**Data records**:
★ ★ ★ ★ ★

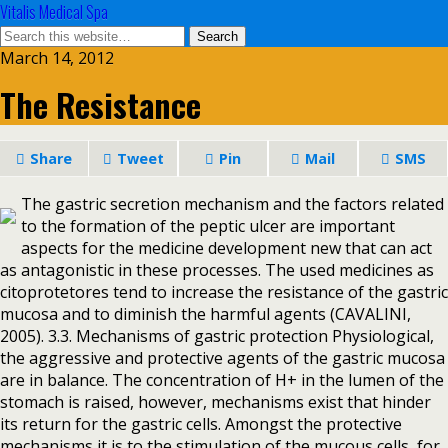
Vitalis Medical Spa
March 14, 2012
The Resistance
Share
Tweet
Pin
Mail
SMS
The gastric secretion mechanism and the factors related
to the formation of the peptic ulcer are important
aspects for the medicine development new that can act
as antagonistic in these processes. The used medicines as
citoprotetores tend to increase the resistance of the gastric
mucosa and to diminish the harmful agents (CAVALINI,
2005). 3.3. Mechanisms of gastric protection Physiological,
the aggressive and protective agents of the gastric mucosa
are in balance. The concentration of H+ in the lumen of the
stomach is raised, however, mechanisms exist that hinder
its return for the gastric cells. Amongst the protective
mechanisms it is to the stimulation of the mucous cells, for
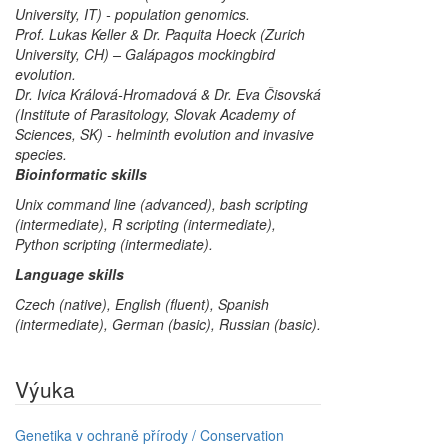
University, IT) - population genomics.
Prof. Lukas Keller & Dr. Paquita Hoeck (Zurich
University, CH) – Galápagos mockingbird
evolution.
Dr. Ivica Králová-Hromadová & Dr. Eva Čisovská
(Institute of Parasitology, Slovak Academy of
Sciences, SK) - helminth evolution and invasive
species.
Bioinformatic skills
Unix command line (advanced), bash scripting
(intermediate), R scripting (intermediate),
Python scripting (intermediate).
Language skills
Czech (native), English (fluent), Spanish
(intermediate), German (basic), Russian (basic).
Výuka
Genetika v ochraně přírody / Conservation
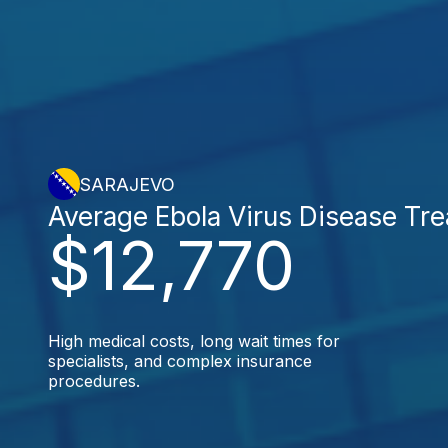
SARAJEVO
Average Ebola Virus Disease Tr
$12,770
High medical costs, long wait times for
specialists, and complex insurance
procedures.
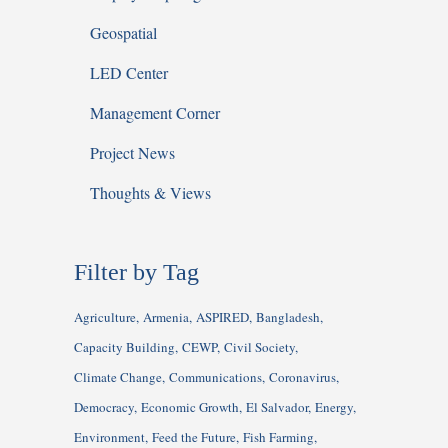
Geospatial
LED Center
Management Corner
Project News
Thoughts & Views
Filter by Tag
Agriculture
Armenia
ASPIRED
Bangladesh
Capacity Building
CEWP
Civil Society
Climate Change
Communications
Coronavirus
Democracy
Economic Growth
El Salvador
Energy
Environment
Feed the Future
Fish Farming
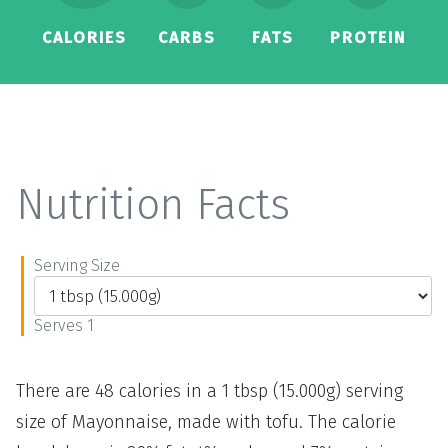
CALORIES
CARBS
FATS
PROTEIN
Nutrition Facts
Serving Size
Serves 1
There are 48 calories in a 1 tbsp (15.000g) serving
size of Mayonnaise, made with tofu. The calorie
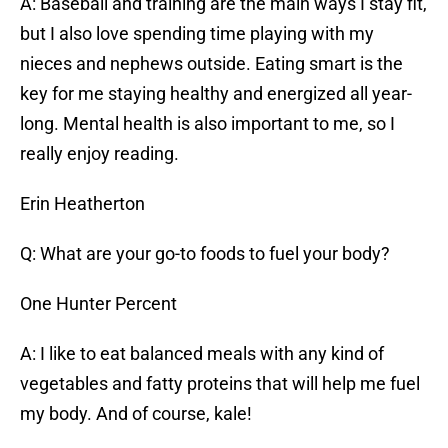
A: Baseball and training are the main ways I stay fit,
but I also love spending time playing with my
nieces and nephews outside. Eating smart is the
key for me staying healthy and energized all year-
long. Mental health is also important to me, so I
really enjoy reading.
Erin Heatherton
Q: What are your go-to foods to fuel your body?
One Hunter Percent
A: I like to eat balanced meals with any kind of
vegetables and fatty proteins that will help me fuel
my body. And of course, kale!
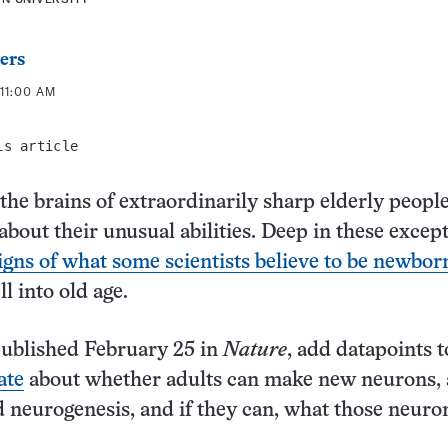
ers
11:00 AM
is article
 the brains of extraordinarily sharp elderly peopl
about their unusual abilities. Deep in these excep
igns of what some scientists believe to be newbor
ll into old age.
published February 25 in
Nature
, add datapoints t
ate
about whether adults can make new neurons, 
d neurogenesis, and if they can, what those neuro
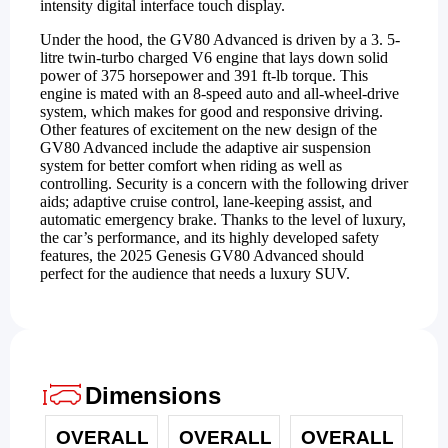
intensity digital interface touch display.
Under the hood, the GV80 Advanced is driven by a 3. 5-
litre twin-turbo charged V6 engine that lays down solid
power of 375 horsepower and 391 ft-lb torque. This
engine is mated with an 8-speed auto and all-wheel-drive
system, which makes for good and responsive driving.
Other features of excitement on the new design of the
GV80 Advanced include the adaptive air suspension
system for better comfort when riding as well as
controlling. Security is a concern with the following driver
aids; adaptive cruise control, lane-keeping assist, and
automatic emergency brake. Thanks to the level of luxury,
the car’s performance, and its highly developed safety
features, the 2025 Genesis GV80 Advanced should
perfect for the audience that needs a luxury SUV.
Dimensions
OVERALL
OVERALL
OVERALL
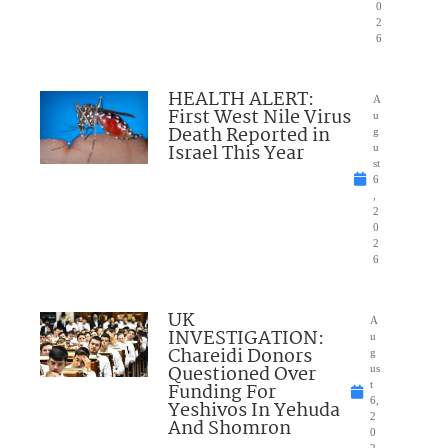
0
2
6
HEALTH ALERT:
A
First West Nile Virus
u
Death Reported in
g
Israel This Year
u
st
6
,
2
0
2
6
UK
A
INVESTIGATION:
u
Chareidi Donors
g
Questioned Over
us
Funding For
t
6,
Yeshivos In Yehuda
2
And Shomron
0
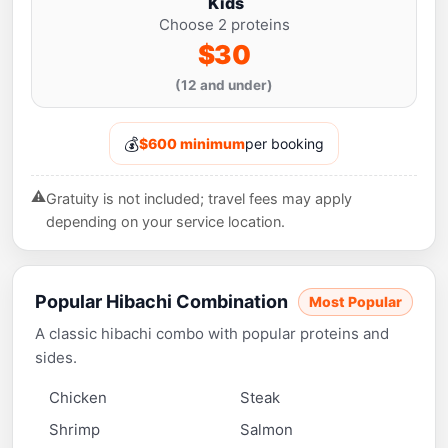
Kids
Choose 2 proteins
$30
(12 and under)
💰
$600 minimum
per booking
⚠️
Gratuity is not included; travel fees may apply
depending on your service location.
Popular Hibachi Combination
Most Popular
A classic hibachi combo with popular proteins and
sides.
Chicken
Steak
Shrimp
Salmon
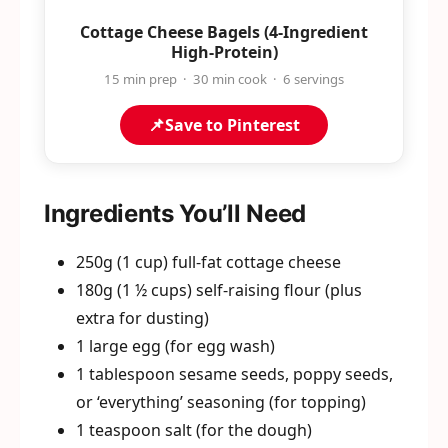
Cottage Cheese Bagels (4-Ingredient
High-Protein)
15 min prep · 30 min cook · 6 servings
📌
Save to Pinterest
Ingredients You’ll Need
250g (1 cup) full-fat cottage cheese
180g (1 ½ cups) self-raising flour (plus
extra for dusting)
1 large egg (for egg wash)
1 tablespoon sesame seeds, poppy seeds,
or ‘everything’ seasoning (for topping)
1 teaspoon salt (for the dough)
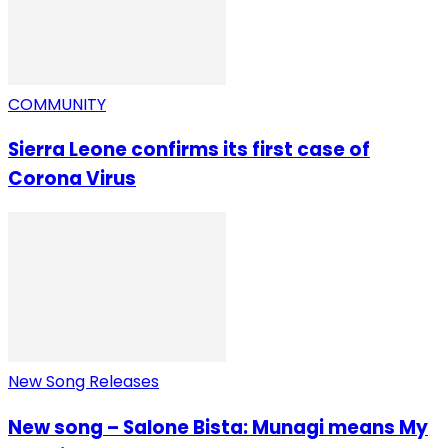
COMMUNITY
Sierra Leone confirms its first case of
Corona Virus
New Song Releases
New song – Salone Bista: Munagi means My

★ ★ ★ ★ ★

**Problem to work on**: Every line of the records that includes the word "body" should be gathered.

**Answer to this problem**:
Q: What are your go-to foods to fuel your body?
my body. And of course, kale!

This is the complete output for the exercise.